CAIRO — Um professor e quatro alunos estão sendo julgados pela Justiça egípcia após terem gravado um vídeo satírico sobre o Estado Islâmico. A brincadeira, que acabou vazando pela internet, levou o grupo de cristãos a enfrentarem acusações de blasfêmia contra o islã — além de três meses de prisão para os adolescentes entre 15 e 16 anos, que só foram terminados porque os seus pais pagaram uma fiança para libertá-los.
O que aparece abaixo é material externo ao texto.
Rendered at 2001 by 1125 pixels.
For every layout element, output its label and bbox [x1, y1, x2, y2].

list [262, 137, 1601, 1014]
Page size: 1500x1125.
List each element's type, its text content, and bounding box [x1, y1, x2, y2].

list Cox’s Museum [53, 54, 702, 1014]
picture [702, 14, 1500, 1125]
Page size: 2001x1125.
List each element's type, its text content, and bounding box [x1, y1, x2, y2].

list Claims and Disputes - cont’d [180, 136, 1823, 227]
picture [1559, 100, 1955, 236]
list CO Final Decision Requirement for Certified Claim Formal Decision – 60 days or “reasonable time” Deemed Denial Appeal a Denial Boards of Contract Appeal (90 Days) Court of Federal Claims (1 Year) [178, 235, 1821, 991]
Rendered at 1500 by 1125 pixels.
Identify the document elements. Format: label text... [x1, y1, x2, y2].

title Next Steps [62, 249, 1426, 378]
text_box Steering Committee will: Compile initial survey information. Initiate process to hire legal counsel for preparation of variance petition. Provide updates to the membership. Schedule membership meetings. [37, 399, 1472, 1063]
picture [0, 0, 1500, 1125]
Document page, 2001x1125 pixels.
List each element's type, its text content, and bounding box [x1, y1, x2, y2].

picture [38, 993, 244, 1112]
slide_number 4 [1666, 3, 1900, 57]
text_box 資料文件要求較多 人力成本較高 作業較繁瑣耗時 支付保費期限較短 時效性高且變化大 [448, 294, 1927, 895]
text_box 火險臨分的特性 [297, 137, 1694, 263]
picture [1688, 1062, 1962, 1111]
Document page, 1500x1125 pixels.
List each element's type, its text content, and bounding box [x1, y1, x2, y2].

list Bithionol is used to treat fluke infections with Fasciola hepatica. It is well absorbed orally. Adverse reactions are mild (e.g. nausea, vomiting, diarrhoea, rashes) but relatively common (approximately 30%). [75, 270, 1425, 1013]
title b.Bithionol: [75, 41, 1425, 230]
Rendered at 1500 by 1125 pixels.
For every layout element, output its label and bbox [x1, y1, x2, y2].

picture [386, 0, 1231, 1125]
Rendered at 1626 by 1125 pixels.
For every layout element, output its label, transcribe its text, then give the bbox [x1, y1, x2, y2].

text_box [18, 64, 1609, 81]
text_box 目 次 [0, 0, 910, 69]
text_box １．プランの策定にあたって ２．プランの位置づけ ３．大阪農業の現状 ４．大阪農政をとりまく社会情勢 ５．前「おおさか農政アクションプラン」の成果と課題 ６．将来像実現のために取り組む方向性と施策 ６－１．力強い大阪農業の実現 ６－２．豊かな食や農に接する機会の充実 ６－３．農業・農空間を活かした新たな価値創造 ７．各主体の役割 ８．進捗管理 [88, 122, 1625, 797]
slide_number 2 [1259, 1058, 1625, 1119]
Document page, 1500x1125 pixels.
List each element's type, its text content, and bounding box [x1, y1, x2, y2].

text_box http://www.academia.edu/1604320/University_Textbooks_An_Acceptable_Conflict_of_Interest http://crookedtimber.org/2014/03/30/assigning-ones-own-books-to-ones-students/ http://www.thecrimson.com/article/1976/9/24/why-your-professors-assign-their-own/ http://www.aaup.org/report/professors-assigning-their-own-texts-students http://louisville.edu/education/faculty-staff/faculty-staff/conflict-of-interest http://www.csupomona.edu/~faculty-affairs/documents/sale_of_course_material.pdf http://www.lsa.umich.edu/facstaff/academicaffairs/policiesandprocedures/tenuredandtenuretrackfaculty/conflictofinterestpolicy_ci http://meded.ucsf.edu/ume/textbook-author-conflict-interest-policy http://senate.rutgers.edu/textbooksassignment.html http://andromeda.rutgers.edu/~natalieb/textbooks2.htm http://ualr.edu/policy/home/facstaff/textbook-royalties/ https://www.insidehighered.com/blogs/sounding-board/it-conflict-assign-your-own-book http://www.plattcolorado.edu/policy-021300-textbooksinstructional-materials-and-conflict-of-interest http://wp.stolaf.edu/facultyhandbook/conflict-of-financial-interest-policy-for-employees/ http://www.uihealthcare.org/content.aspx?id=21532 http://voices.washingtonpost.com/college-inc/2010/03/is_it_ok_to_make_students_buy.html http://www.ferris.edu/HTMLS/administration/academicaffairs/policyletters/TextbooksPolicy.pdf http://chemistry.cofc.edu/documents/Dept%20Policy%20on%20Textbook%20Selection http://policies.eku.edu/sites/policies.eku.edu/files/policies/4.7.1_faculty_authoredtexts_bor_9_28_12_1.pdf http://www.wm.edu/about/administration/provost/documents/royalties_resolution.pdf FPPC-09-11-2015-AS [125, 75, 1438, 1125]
Durante a gravação, os alunos riem enquanto fingem rezar, recitam trechos do Alcorão e fazem referência às decapitações cometidas pelo grupo jihadista. Em entrevista ao jornal “El Mundo”, o professor relata que a brincadeira surgiu espontaneamente em uma viagem escolar, sem a intenção que o vídeo fosse publicado mais tarde.

— Todo mundo sabe que o Estado Islâmico não tem nada a ver com o islã. Não são muçulmanos e nostra intenção não era rirmos do islã — afirmou Gad Yusuf, que diz que sua vida virou uma tortura desde então. — Os cristãos da comunidade foram forçados a assinar a minha expulsão e da minha família da aldeia para minimizar a ira e eu perdi meu trabalho como professor de inglês.

No ano passado, o professor foi condenado em primeira instância a três anos de prisão pela filmagem. Já os alunos ficaram presos por três meses, mas foram libertados após o pagamento de cerca de 1,6 mil euros pelas suas famílias, segundo relatou um dos pais ao “El Mundo”. O julgamento dos adolescentes no tribunal deverá acontecer na quinta-feira.

Desde 2006, a legislação egípcia prevê que aqueles que difundem ideias extremas para incitar a luta, insultar uma religião ou prejudicar a unidade nacional podem enfrentar entre seis meses e cinco anos de prisão — o que é muito criticado por ativistas locais de direitos humanos.